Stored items

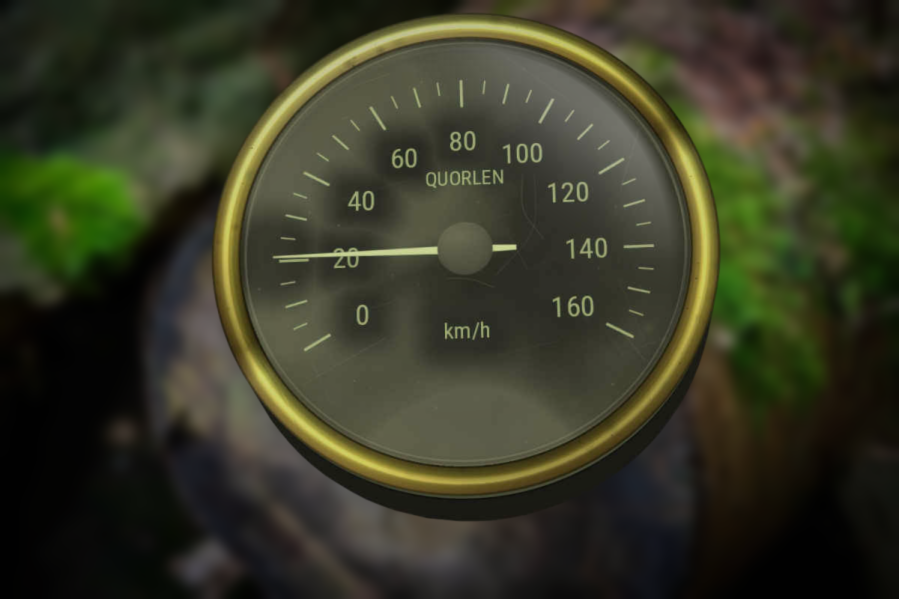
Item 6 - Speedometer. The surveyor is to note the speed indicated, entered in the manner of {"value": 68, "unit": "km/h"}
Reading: {"value": 20, "unit": "km/h"}
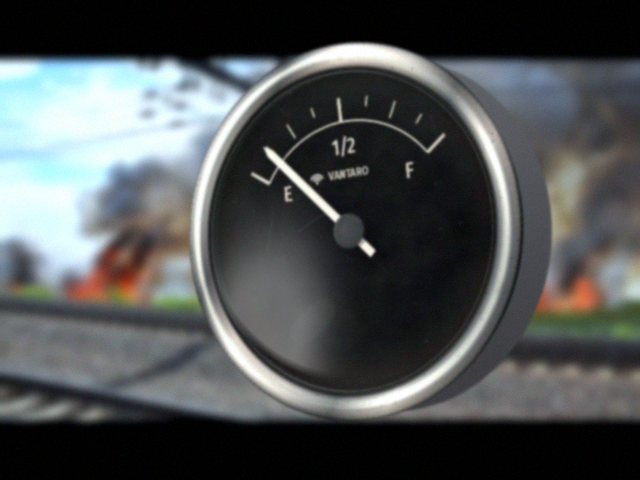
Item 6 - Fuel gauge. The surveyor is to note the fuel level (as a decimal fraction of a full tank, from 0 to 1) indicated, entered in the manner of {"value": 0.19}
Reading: {"value": 0.125}
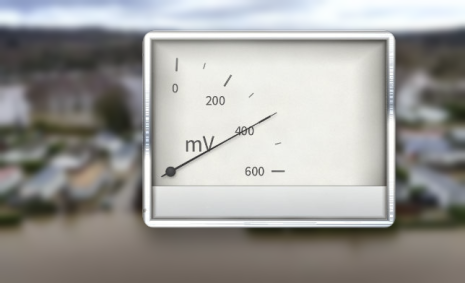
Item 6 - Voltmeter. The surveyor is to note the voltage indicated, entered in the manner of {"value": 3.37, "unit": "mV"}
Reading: {"value": 400, "unit": "mV"}
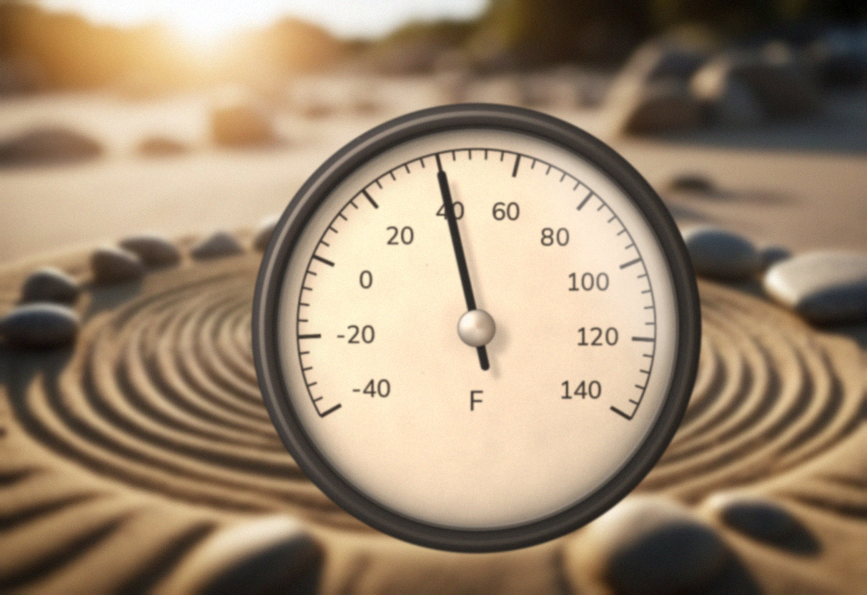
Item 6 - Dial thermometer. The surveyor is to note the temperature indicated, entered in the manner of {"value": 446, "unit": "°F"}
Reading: {"value": 40, "unit": "°F"}
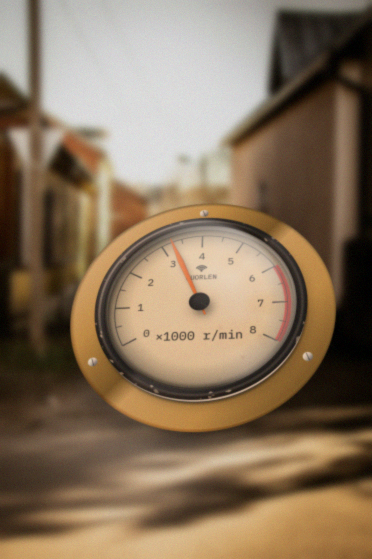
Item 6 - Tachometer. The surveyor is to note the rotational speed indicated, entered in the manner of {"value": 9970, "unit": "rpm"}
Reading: {"value": 3250, "unit": "rpm"}
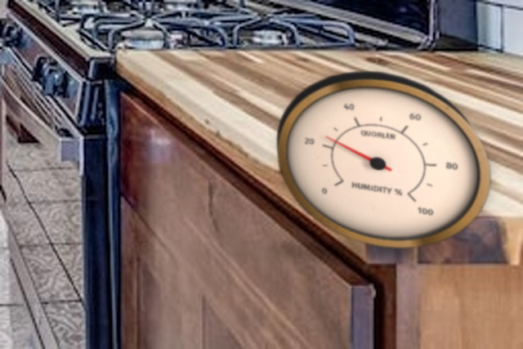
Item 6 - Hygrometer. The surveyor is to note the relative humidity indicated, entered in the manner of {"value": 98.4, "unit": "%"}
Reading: {"value": 25, "unit": "%"}
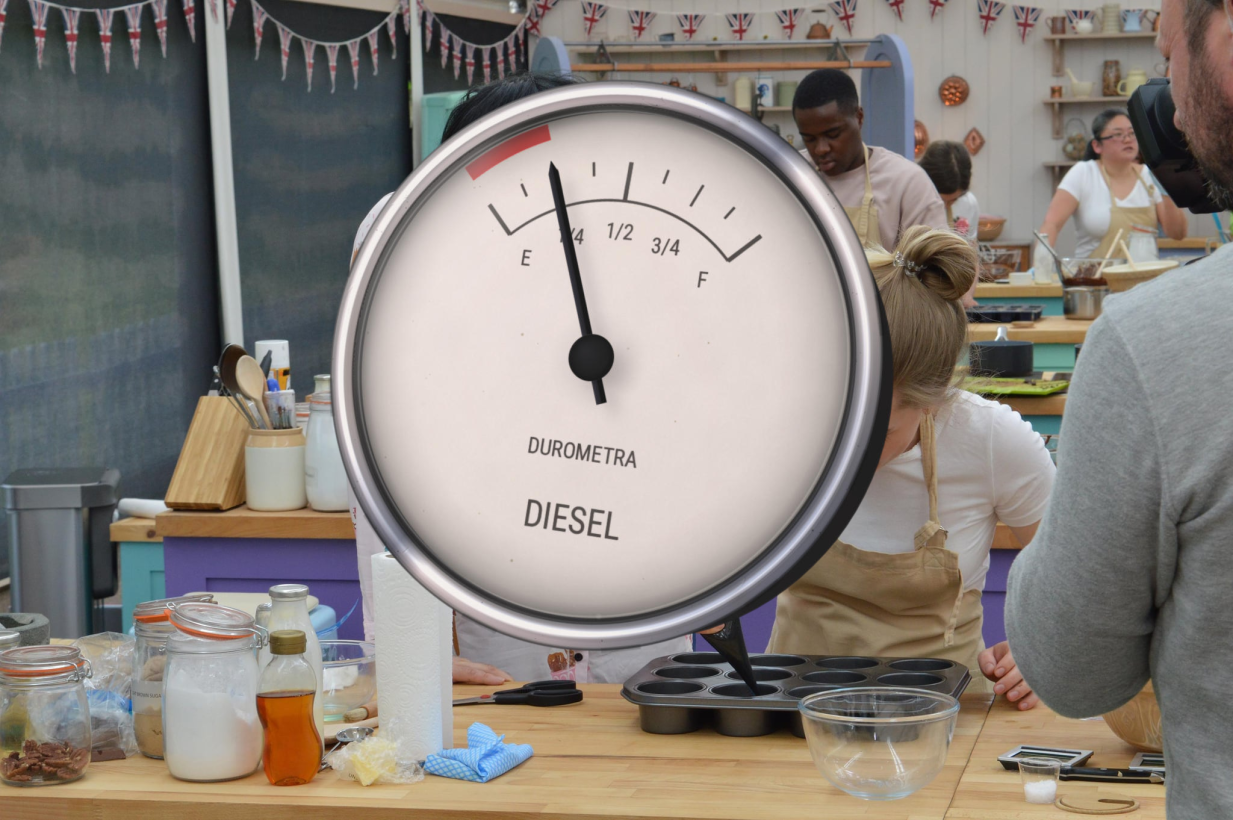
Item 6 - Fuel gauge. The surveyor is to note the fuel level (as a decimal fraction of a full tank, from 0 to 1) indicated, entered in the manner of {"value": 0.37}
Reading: {"value": 0.25}
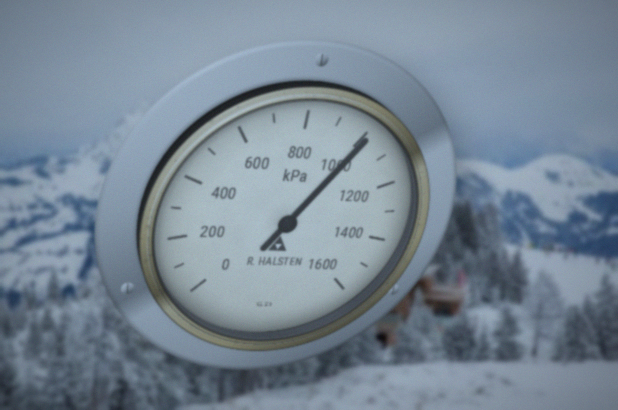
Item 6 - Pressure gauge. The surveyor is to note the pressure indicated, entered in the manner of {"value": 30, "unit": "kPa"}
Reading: {"value": 1000, "unit": "kPa"}
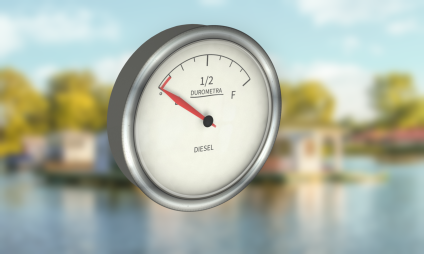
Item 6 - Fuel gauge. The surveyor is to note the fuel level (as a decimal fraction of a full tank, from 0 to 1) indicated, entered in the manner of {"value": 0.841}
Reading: {"value": 0}
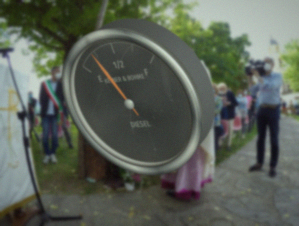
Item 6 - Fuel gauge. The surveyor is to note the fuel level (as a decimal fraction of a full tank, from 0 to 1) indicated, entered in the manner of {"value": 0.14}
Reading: {"value": 0.25}
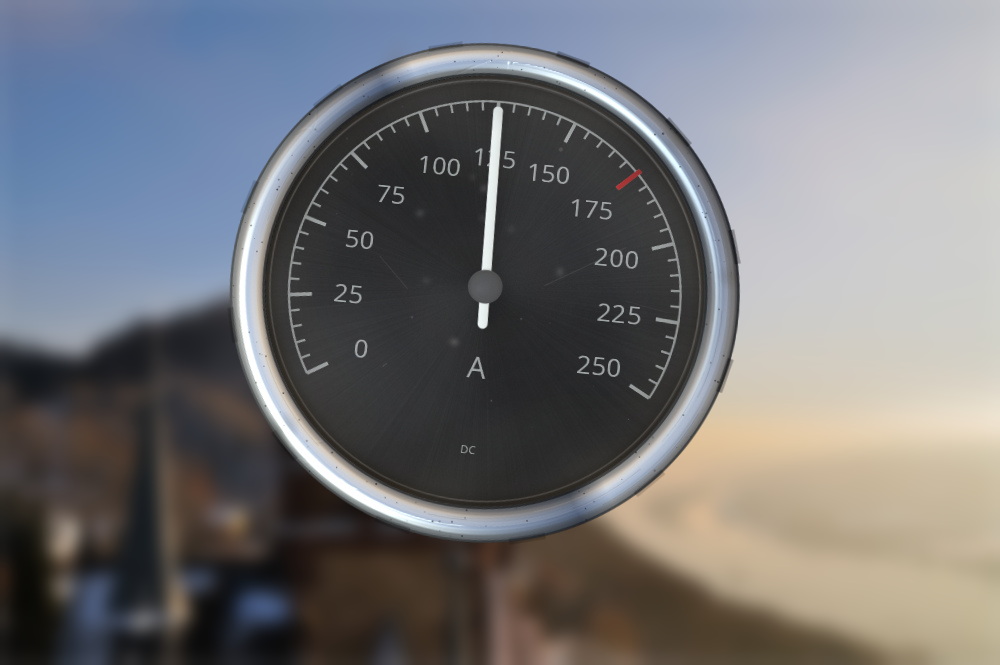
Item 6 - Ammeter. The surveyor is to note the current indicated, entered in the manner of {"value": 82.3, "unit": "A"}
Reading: {"value": 125, "unit": "A"}
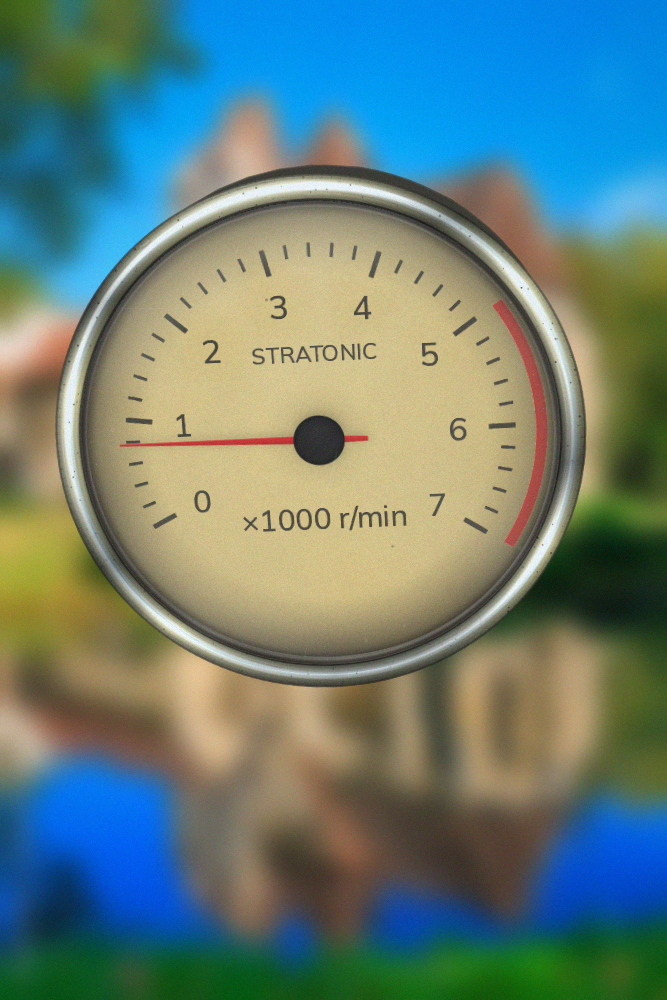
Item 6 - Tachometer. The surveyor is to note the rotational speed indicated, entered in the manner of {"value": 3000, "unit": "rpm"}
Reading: {"value": 800, "unit": "rpm"}
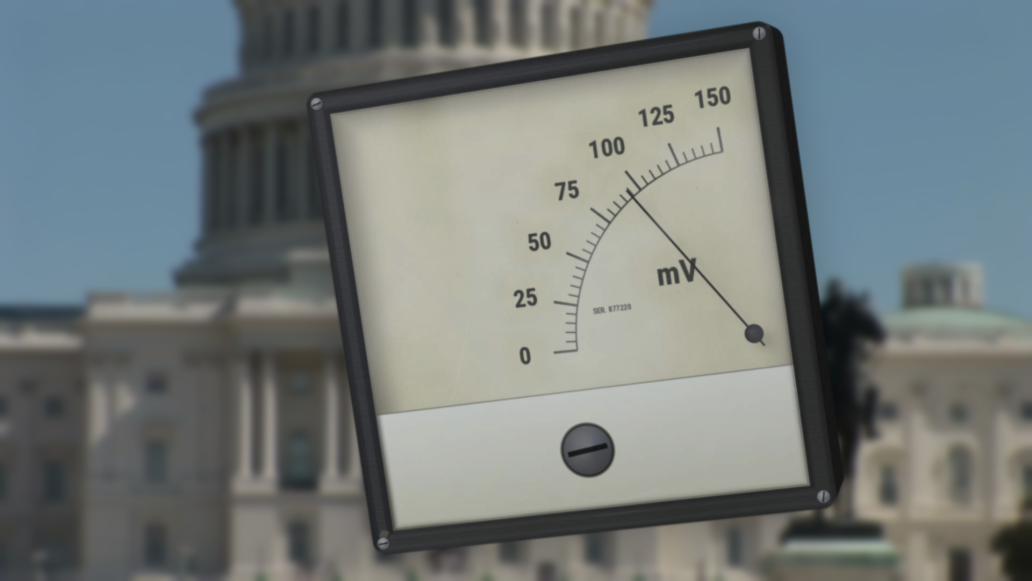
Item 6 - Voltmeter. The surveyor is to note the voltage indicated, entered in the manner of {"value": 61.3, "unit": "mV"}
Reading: {"value": 95, "unit": "mV"}
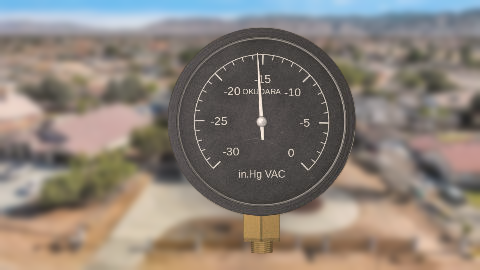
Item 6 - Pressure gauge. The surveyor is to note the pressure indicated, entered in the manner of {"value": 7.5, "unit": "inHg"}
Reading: {"value": -15.5, "unit": "inHg"}
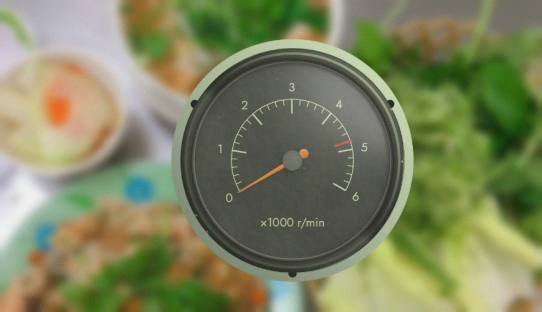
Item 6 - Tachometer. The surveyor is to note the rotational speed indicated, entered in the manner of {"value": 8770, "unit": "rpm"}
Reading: {"value": 0, "unit": "rpm"}
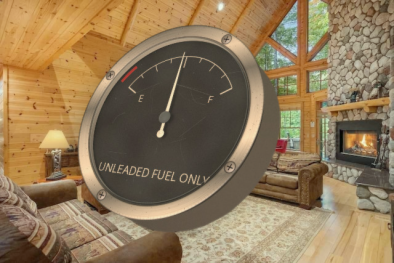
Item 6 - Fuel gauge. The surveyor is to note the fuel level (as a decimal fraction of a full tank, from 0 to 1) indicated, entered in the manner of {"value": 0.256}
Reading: {"value": 0.5}
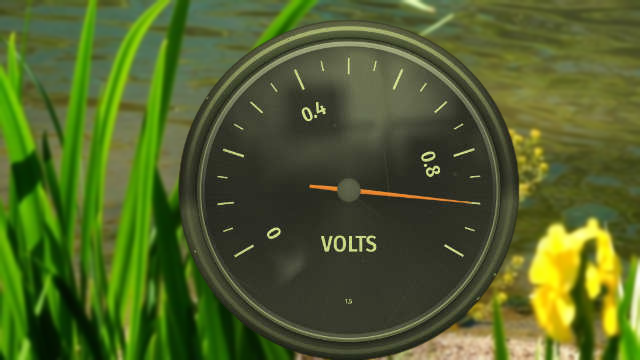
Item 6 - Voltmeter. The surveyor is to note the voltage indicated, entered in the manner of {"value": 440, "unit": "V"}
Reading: {"value": 0.9, "unit": "V"}
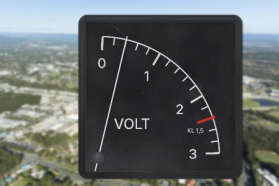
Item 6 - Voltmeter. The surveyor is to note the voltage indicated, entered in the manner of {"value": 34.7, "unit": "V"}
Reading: {"value": 0.4, "unit": "V"}
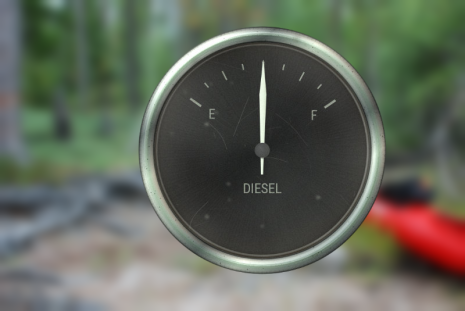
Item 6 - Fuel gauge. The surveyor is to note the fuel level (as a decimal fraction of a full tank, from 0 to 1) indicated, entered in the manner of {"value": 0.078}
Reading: {"value": 0.5}
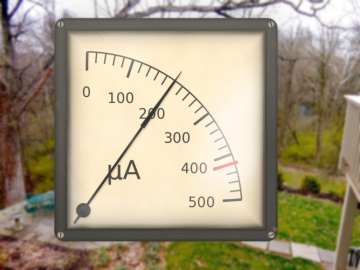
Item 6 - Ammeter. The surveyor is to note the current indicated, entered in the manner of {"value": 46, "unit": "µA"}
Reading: {"value": 200, "unit": "µA"}
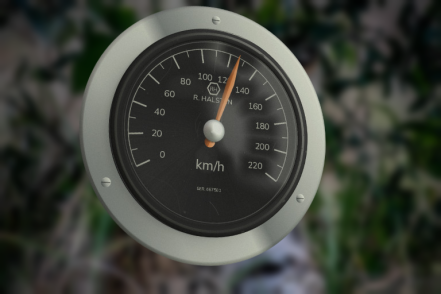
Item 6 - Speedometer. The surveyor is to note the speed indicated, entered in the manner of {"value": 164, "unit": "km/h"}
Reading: {"value": 125, "unit": "km/h"}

◆ **Work item**: Please count the lines in the records above that contain the string "Tachometer", and give only the number.

◆ **Result of this exercise**: 3